The Higher Ground Drive-In Experience

The Drive-In Experience in action

The Drive-In Experience in action

With quarantine and COVID still dominating people’s minds and livelihoods, the list of events and businesses changing or being affected by this sudden social-distancing shift seems to grow by the day: High school graduations, movie theaters, restaurants, bowling alleys. To the vast majority of us these services will be significantly limited, if not a completely different experience to what they were mere months ago. And with each service or event needing transformation for these new times, the solutions people have come up with to keep them afloat are nothing short of ingenious.

Starting June 13th, in Essex Junction, VT, Higher Ground proudly hosted the “Drive-In Experience,” their solution to keeping stage-set events with crowds around in a time where a traditional audience just cannot be had. The incredibly simple but effective pitch is the same as a drive-in movie theatre, but applied across the board to events like concerts, graduations, films, anything and everything that was once done in front of rows of seated people, now done before rows of parked vehicles.

This is hardly the first drive-in response to social distancing protocols. In early April of 2020 events that would eventually inspire this one began to appear in Europe. They were mostly concerts, played to crowds of entirely parked cars in open areas, and are the closest thing possible to a normal in-person concert currently. This sparked the idea of using the Drive-In format for more and more performance based arts. And now here we are, months later with months worth of improvements and changes. Namely: a “massive” video screen for a greater variety of shows that can be put on, and the ability to get out of your car, something only recently viable thanks to loosened social distancing restrictions.

To get a better idea of the logistics and finer details behind this drive-in I spoke with Alex Crothers, the owner of Higher Ground and one of the minds behind the quarantine drive-in theatre. He said that the venue is: “about 250 cars, four people per car, so it can be up to a thousand people that can actually get together to see a performance.” Throughout our talk, Alex consistently referred back to the Vermont Arts Council and the part it, too, is playing. He told me that: “the whole thing is a benefit fundraiser for the Vermont Arts Council. There’s where we’re donating all the money from the drive-in.” The reasoning behind this is that the Vermont Arts Council offers grants to Vermont artists to help pay for rent, groceries and the like. And in a time where most if not all performing artists cannot work, these grants offer aid to people who need it. It’s been months since these artists have been able to work, and in all likelihood it will be months until they can work again (at least in their field of passion). This is a cause that Alex Crothers, and Higher Ground at large, care deeply about and are working towards supporting via the means of the Drive-In Experience.

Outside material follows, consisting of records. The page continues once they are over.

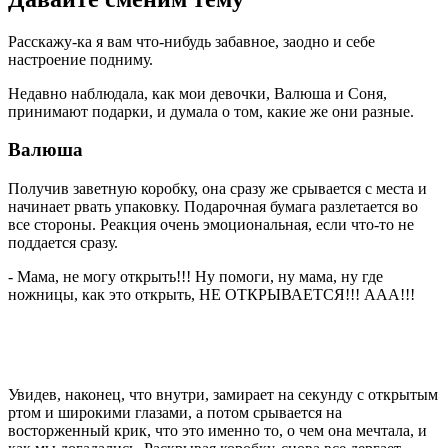
Расскажу-ка я вам что-нибудь забавное, заодно и себе
настроение подниму.
Недавно наблюдала, как мои девочки, Валюша и Соня,
принимают подарки, и думала о том, какие же они разные.
Валюша
Получив заветную коробку, она сразу же срывается с места и
начинает рвать упаковку. Подарочная бумага разлетается во
все стороны. Реакция очень эмоциональная, если что-то не
поддается сразу.
- Мама, не могу открыть!!! Ну помоги, ну мама, ну где
ножницы, как это открыть, НЕ ОТКРЫВАЕТСЯ!!! ААА!!!
Увидев, наконец, что внутри, замирает на секунду с открытым
ртом и широкими глазами, а потом срывается на
восторженный крик, что это именно то, о чем она мечтала, и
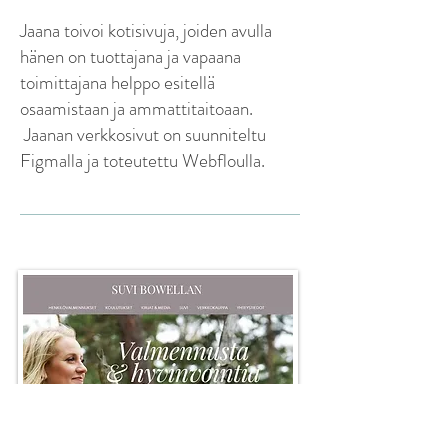
Jaana toivoi kotisivuja, joiden avulla
hänen on tuottajana ja vapaana
toimittajana helppo esitellä
osaamistaan ja ammattitaitoaan.
Jaanan verkkosivut on suunniteltu
Figmalla ja toteutettu Webfloulla.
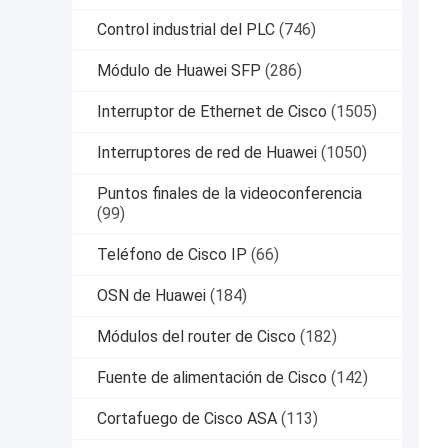
Control industrial del PLC
(746)
Módulo de Huawei SFP
(286)
Interruptor de Ethernet de Cisco
(1505)
Interruptores de red de Huawei
(1050)
Puntos finales de la videoconferencia
(99)
Teléfono de Cisco IP
(66)
OSN de Huawei
(184)
Módulos del router de Cisco
(182)
Fuente de alimentación de Cisco
(142)
Cortafuego de Cisco ASA
(113)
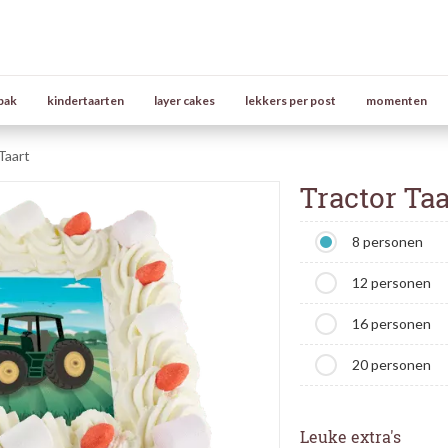
bak
kindertaarten
layer cakes
lekkers per post
momenten
Taart
Tractor Taa
8 personen
12 personen
16 personen
20 personen
Leuke extra's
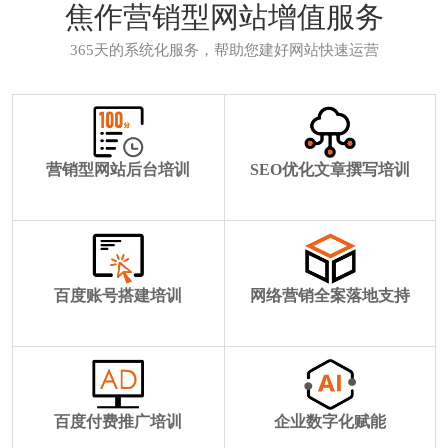
焦作营销型网站增值服务
365天的系统化服务，帮助您建好网站快速运营
营销型网站后台培训
SEO优化文章撰写培训
百度账号搭建培训
网络营销全案落地支持
百度付费推广培训
企业数字化赋能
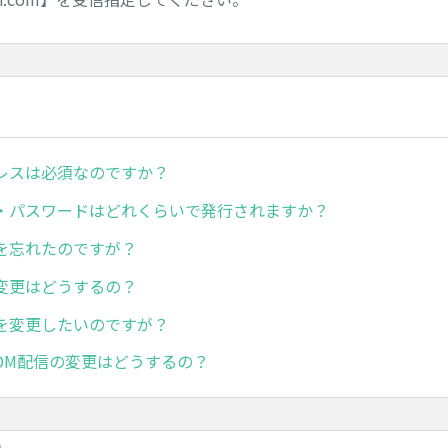
レスは必須なのですか？
D・パスワードはどれくらいで発行されますか？
を忘れたのですが？
変更はどうするの？
を変更したいのですが？
DM配信の変更はどうするの？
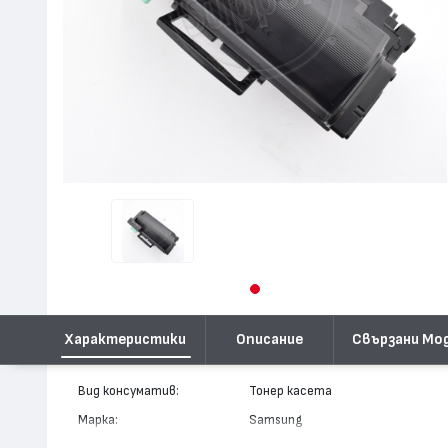
Характеристики
Описание
Свързани Мо
Вид консуматив:
Тонер касета
Марка:
Samsung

So with the question of “why” this event is happening, the next step to exploring it is “how.” As I was told, it came about as a solution to a problem. In Alex’s words: “that problem was high school graduations. The Champlain Valley Expo got a call from a couple of the local high schools through the Champlain Valley school district, trying to figure out a way to host some type of graduation for the graduating seniors in the area. So we all put our heads together and developed this concept as a way to help them, and in the process of doing that we also realized ‘well maybe there’s an opportunity to try and do some other things with this kind of drive-in model.’”

Regarding the actual outcome and longevity of the Drive-In, Alex said: “we hope that it gives a place for people to come together with others in a safe environment, and really to support the arts and the coming together of all sorts of arts and passions. We build it around the idea of supporting the arts, but that doesn’t mean it can’t be used for other things, like activism or civic organizations. It’s there as an open venue for folks to use in terms of the different ways they see fit, but I think at its core it’s about bringing people together in probably the only way they’re gonna be able to mass gather for a long time. And I think that’s a really fundamental component of the human condition. We want to be together with others, at their core people need other people. So this is at least a way to present music and art on a platform where some small group of people can get together and fulfill that need.”

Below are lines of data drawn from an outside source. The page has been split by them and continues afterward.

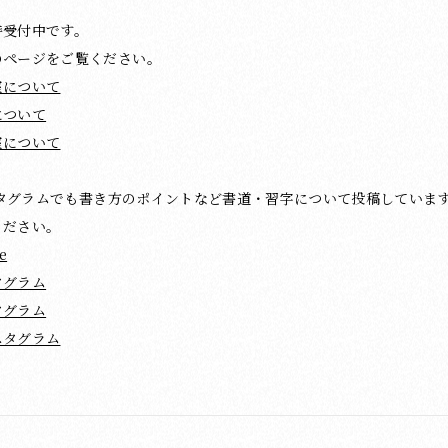
時受付中です。
のページをご覧ください。
室について
について
室について
ンスタグラムでも書き方のポイントなど書道・習字について投稿していま
ください。
e
タグラム
タグラム
スタグラム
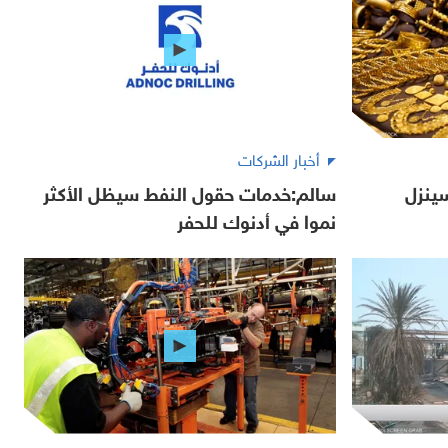
أخبار الشركات
ينزل
سالم:خدمات حقول النفط سيظل الأكثر
نموا في أدنوك للحفر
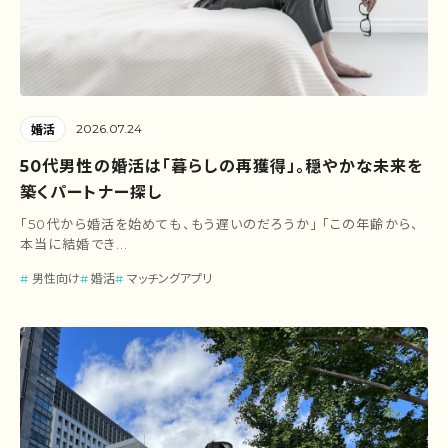
2026.07.24
婚活
50代男性の婚活は「暮らしの再獲得」。穏やかな未来を
築くパートナー探し
「50代から婚活を始めても、もう遅いのだろうか」 「この年齢から、
本当に結婚でき...
男性向け
婚活
マッチングアプリ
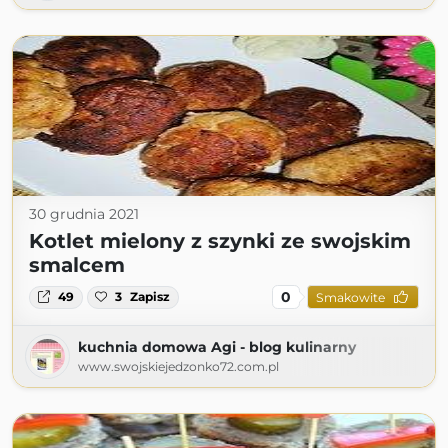
30 grudnia 2021
Kotlet mielony z szynki ze swojskim
smalcem
0
49
3
Zapisz
Smakowite
kuchnia domowa Agi - blog kulinarny
www.swojskiejedzonko72.com.pl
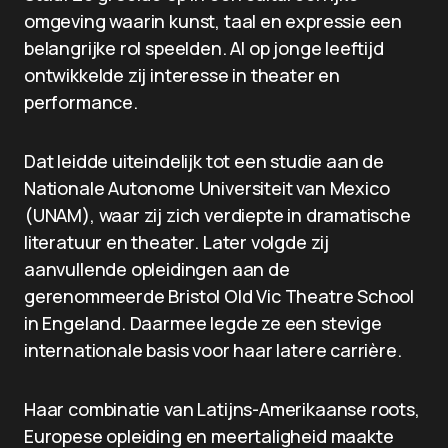
omgeving waarin kunst, taal en expressie een
belangrijke rol speelden. Al op jonge leeftijd
ontwikkelde zij interesse in theater en
performance.
Dat leidde uiteindelijk tot een studie aan de
Nationale Autonome Universiteit van Mexico
(UNAM), waar zij zich verdiepte in dramatische
literatuur en theater. Later volgde zij
aanvullende opleidingen aan de
gerenommeerde Bristol Old Vic Theatre School
in Engeland. Daarmee legde ze een stevige
internationale basis voor haar latere carrière.
Haar combinatie van Latijns-Amerikaanse roots,
Europese opleiding en meertaligheid maakte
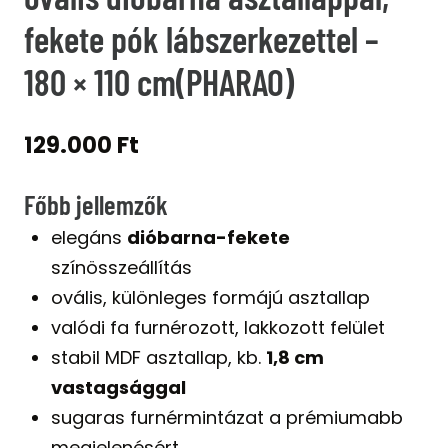
fekete pók lábszerkezettel –
180 × 110 cm(PHARAO)
129.000
Ft
Főbb jellemzők
elegáns
dióbarna-fekete
színösszeállítás
ovális, különleges formájú asztallap
valódi fa furnérozott, lakkozott felület
stabil MDF asztallap, kb.
1,8 cm
vastagsággal
sugaras furnérmintázat a prémiumabb
megjelenésért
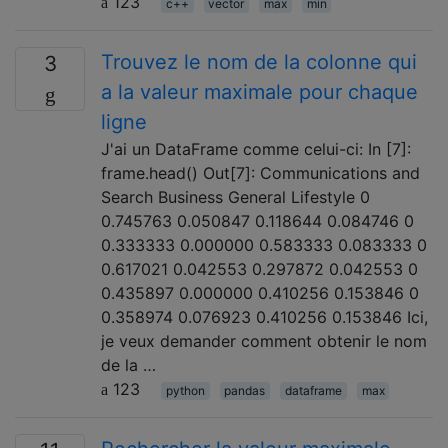
123
c++
vector
max
min
Trouvez le nom de la colonne qui
3
a la valeur maximale pour chaque
ligne
J'ai un DataFrame comme celui-ci: In [7]:
frame.head() Out[7]: Communications and
Search Business General Lifestyle 0
0.745763 0.050847 0.118644 0.084746 0
0.333333 0.000000 0.583333 0.083333 0
0.617021 0.042553 0.297872 0.042553 0
0.435897 0.000000 0.410256 0.153846 0
0.358974 0.076923 0.410256 0.153846 Ici,
je veux demander comment obtenir le nom
de la …
123
python
pandas
dataframe
max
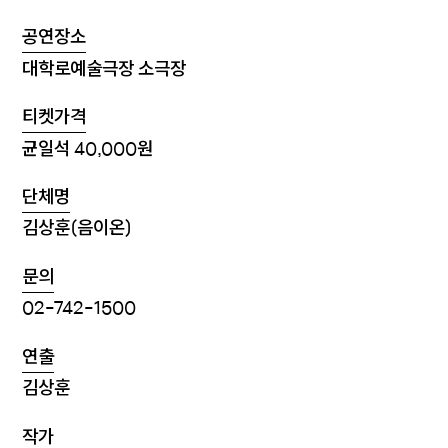
공연장소
대학로예술극장 소극장
티켓가격
균일석 40,000원
단체명
김상훈(음이온)
문의
02-742-1500
연출
김상훈
작가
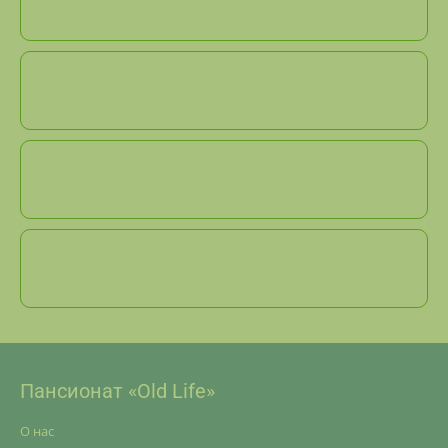
Пансионат «Old Life»
О нас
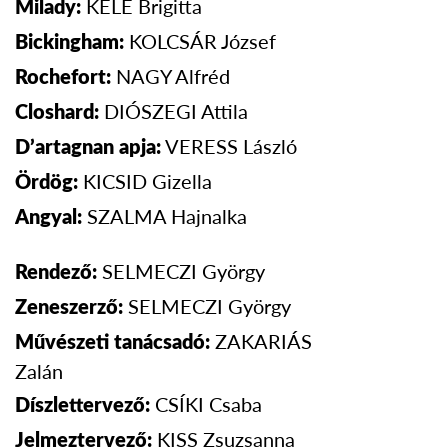
KELE Brigitta
Milady:
KOLCSÁR
József
Bickingham:
NAGY
Alfréd
Rochefort:
DIÓSZEGI
Attila
Closhard:
VERESS
László
D’artagnan apja:
KICSID Gizella
Ördög:
SZALMA
Hajnalka
Angyal:
SELMECZI György
Rendező:
SELMECZI György
Zeneszerző:
ZAKARIÁS
Művészeti tanácsadó:
Zalán
CSÍKI Csaba
Díszlettervező:
KISS Zsuzsanna
Jelmeztervező:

The Drive-In Experience is open to anyone and everyone looking to take part. All vehicles are allowed, everything from an SUV to a bicycle, with the exceptions to the rule being RVs, campers, buses, trailers, and others of the like. Higher Ground would also like to extend a sincere thank you to the organizations responsible for supporting and contributing to this event and its success, those being: Champlain Valley Exposition, Vermont Community Foundation, Burton, Ben & Jerrys, AARP, Cynosure, Northfield Savings Bank, New England Federal Credit Union, Lake Champlain Ferries, Ferry Dock Marina, Solidarity of Unbridled Labour, Pomerleau Real Estate, and Atomic Pro Audio.